Required work:
Below are some records; reproduce them exactly.

_ _ _ _ _

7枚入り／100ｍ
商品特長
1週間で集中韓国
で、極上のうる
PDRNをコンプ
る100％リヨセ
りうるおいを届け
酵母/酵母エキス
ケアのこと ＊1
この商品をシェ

_ _ _ _ _

Task answer:
7枚入り／100ｍ
商品特長
1週間で集中韓国
で、極上のうる
PDRNをコンプ
る100％リヨセ
りうるおいを届け
酵母/酵母エキス
ケアのこと ＊1
この商品をシェ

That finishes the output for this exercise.